◆ EXERCISE INPUTS ◆
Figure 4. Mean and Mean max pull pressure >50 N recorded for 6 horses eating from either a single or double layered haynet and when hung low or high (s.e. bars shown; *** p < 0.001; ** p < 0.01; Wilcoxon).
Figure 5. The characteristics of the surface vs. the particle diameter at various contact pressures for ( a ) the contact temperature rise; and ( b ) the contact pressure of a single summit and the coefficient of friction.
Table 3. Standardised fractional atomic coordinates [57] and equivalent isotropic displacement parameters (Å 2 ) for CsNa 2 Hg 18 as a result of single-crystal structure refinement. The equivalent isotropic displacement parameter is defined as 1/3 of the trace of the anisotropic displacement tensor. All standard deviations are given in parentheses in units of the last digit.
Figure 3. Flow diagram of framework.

* * *

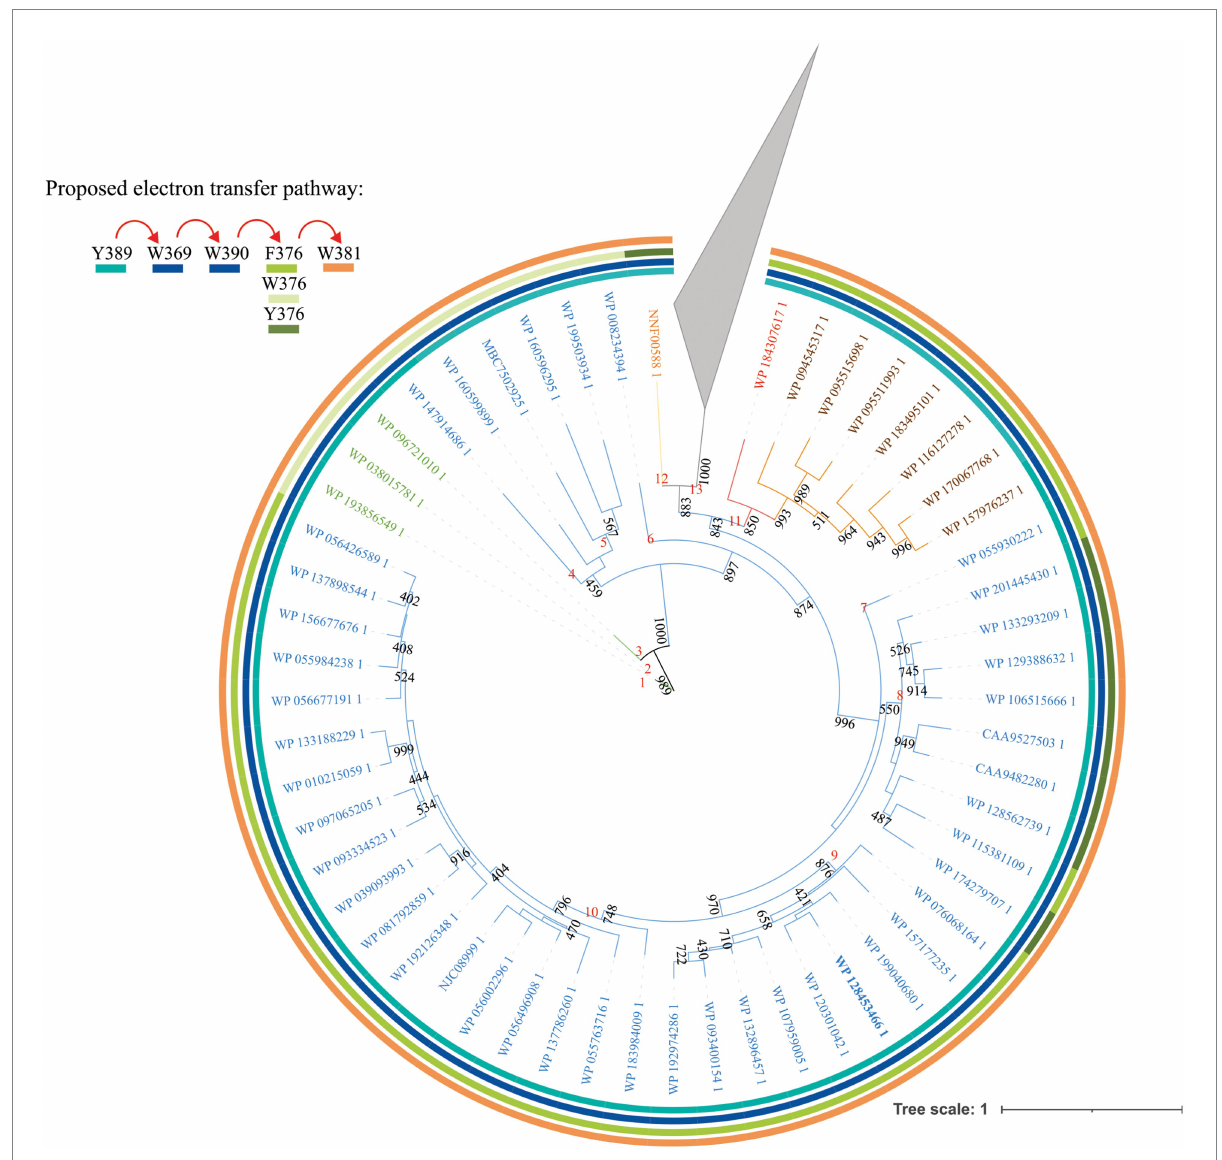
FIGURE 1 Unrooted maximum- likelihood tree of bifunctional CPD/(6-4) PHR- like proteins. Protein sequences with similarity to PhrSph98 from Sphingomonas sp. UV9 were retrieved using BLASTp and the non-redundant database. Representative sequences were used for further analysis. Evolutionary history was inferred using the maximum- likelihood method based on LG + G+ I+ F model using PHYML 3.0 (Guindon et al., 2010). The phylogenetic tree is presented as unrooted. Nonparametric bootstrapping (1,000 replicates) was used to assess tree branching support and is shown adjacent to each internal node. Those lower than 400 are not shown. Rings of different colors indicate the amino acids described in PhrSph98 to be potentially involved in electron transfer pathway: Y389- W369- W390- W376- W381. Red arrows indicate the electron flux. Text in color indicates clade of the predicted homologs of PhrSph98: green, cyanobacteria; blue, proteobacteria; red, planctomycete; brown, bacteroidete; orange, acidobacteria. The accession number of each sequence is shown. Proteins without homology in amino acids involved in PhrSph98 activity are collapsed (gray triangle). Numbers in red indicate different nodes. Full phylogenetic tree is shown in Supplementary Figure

◆ WHAT IS EXPECTED ◆
From the entries above, write out only the lines starting at the line that holds "Table 3. Standardised" and ending at the line that holds "Figure 3. Flow diagram of framework.", keeping both and matching them exactly.

◆ EXERCISE OUTPUT ◆
Table 3. Standardised fractional atomic coordinates [57] and equivalent isotropic displacement parameters (Å 2 ) for CsNa 2 Hg 18 as a result of single-crystal structure refinement. The equivalent isotropic displacement parameter is defined as 1/3 of the trace of the anisotropic displacement tensor. All standard deviations are given in parentheses in units of the last digit.
Figure 3. Flow diagram of framework.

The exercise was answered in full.